声明
下面的分析均基于Golang1.14版本。
M的状态
M只有Running和Stop这2个状态,还有一个spinning中间态,当从Running转为Stop时,会先spinning寻找可运行的G,如果找不到则进入Stop。
主要流程
1.mstart,Go程序初始化时,第一个M是由mstart创建,新的物理线程创建时,调用的函数也是mstart。
2.startm,当有新的G创建或者有G从waiting进入running且还有空闲的P,此时会调用startm,获取一个M和空闲的P绑定执行G。
3.newm,当调用startm时,如果没有空闲的M则会通过newm创建M。
4.stopm,在2种情况下会执行stopm,一是当M绑定的P无可运行的G且无法从其它P窃取可运行的G时,M先进入spinning状态,然后退出。二是当M和G进入系统调用后,长时间未退出,P被retake且M找不到空闲的P绑定,此时M会调用stopm。
5.spinning状态,在findrunnable函数中,会短暂进入spinning状态,如果找不到可运行的G则调用stopm。
PS:上述主要流程解释了函数什么时候由谁触发调用,后面不再赘述。
线程的休眠和唤醒
1.M绑定了一个物理线程,M的running和stop就代表了物理线程的状态,那么物理线程是如何休眠和唤醒的呢?下面以Linux操作系统为例介绍物理线程的变化。
2.Linux线程同步通过futex系统调用实现,futex详细介绍。
#include
#include
// 主要关注前3个参数,uaddr表示同步的内存地址。
//futex_op表示操作类型,这里使用了FUTEX_WAIT,FUTEX_WAKE这2种类型。
//val在FUTEX_WAIT时表示当uaddr指向的值等于val时休眠
//val在FUTEX_WAKE时表示唤醒休眠在uaddr上的线程数量(Go中默认是1)
int futex(int *uaddr, int futex_op, int val,
const struct timespec *timeout, /* or: uint32_t val2 */
int *uaddr2, int val3);
3.线程休眠
asmcgoyield是执行cgo_yield函数,具体的不深究。
func notesleep(n *note) {
gp := getg() // 线程休眠只发生在退出系统调用或者schedule函数 因此必然是g0
if gp != gp.m.g0 {
throw("notesleep not on g0")
}
ns := int64(-1) // 通常休眠后不会主动唤醒
if *cgo_yield != nil {
// Sleep for an arbitrary-but-moderate interval to poll libc interceptors.
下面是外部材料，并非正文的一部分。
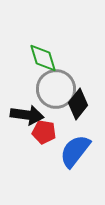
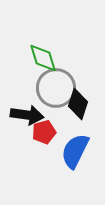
gray circle: moved 1 px up
black diamond: rotated 20 degrees counterclockwise
red pentagon: rotated 25 degrees counterclockwise
blue semicircle: rotated 12 degrees counterclockwise
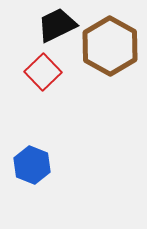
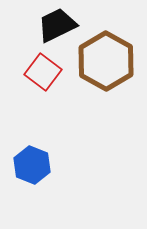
brown hexagon: moved 4 px left, 15 px down
red square: rotated 9 degrees counterclockwise
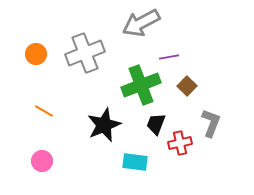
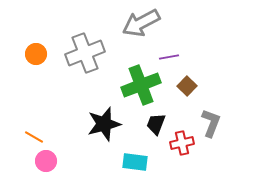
orange line: moved 10 px left, 26 px down
black star: moved 1 px up; rotated 8 degrees clockwise
red cross: moved 2 px right
pink circle: moved 4 px right
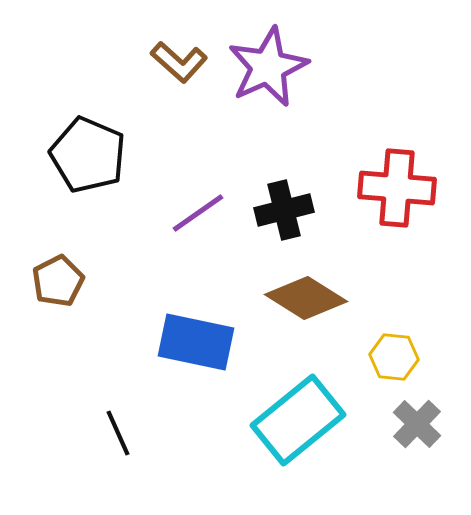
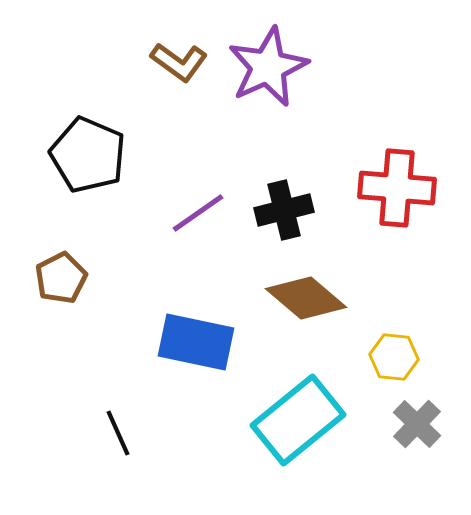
brown L-shape: rotated 6 degrees counterclockwise
brown pentagon: moved 3 px right, 3 px up
brown diamond: rotated 8 degrees clockwise
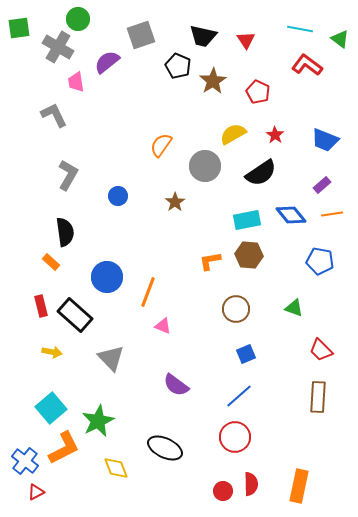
ns = 10e6 // 在cgo情况下 每休眠10ms唤醒一次
}
for atomic.Load(key32(&n.key)) == 0 { // 当note.key==0时 休眠
gp.m.blocked = true
futexsleep(key32(&n.key), 0, ns) // 调用futexsleep进入休眠
if *cgo_yield != nil {
asmcgocall(*cgo_yield, nil) // 如果是cgo调用asmcgocall
}
gp.m.blocked = false
}
}
func futexsleep(addr *uint32, val uint32, ns int64) {
if ns < 0 { // 如果ns < 0 则一直休眠不主动唤醒
futex(unsafe.Pointer(addr), _FUTEX_WAIT_PRIVATE, val, nil, nil, 0)
return
}
var ts timespec
ts.setNsec(ns) // 设置休眠时间
futex(unsafe.Pointer(addr), _FUTEX_WAIT_PRIVATE, val, unsafe.Pointer(&ts), nil, 0)
}
4.线程唤醒
func notewakeup(n *note) {
old := atomic.Xchg(key32(&n.key), 1) // 将note.key设置为1 note.key休眠时为0
if old != 0 {
print("notewakeup - double wakeup (", old, ")\n")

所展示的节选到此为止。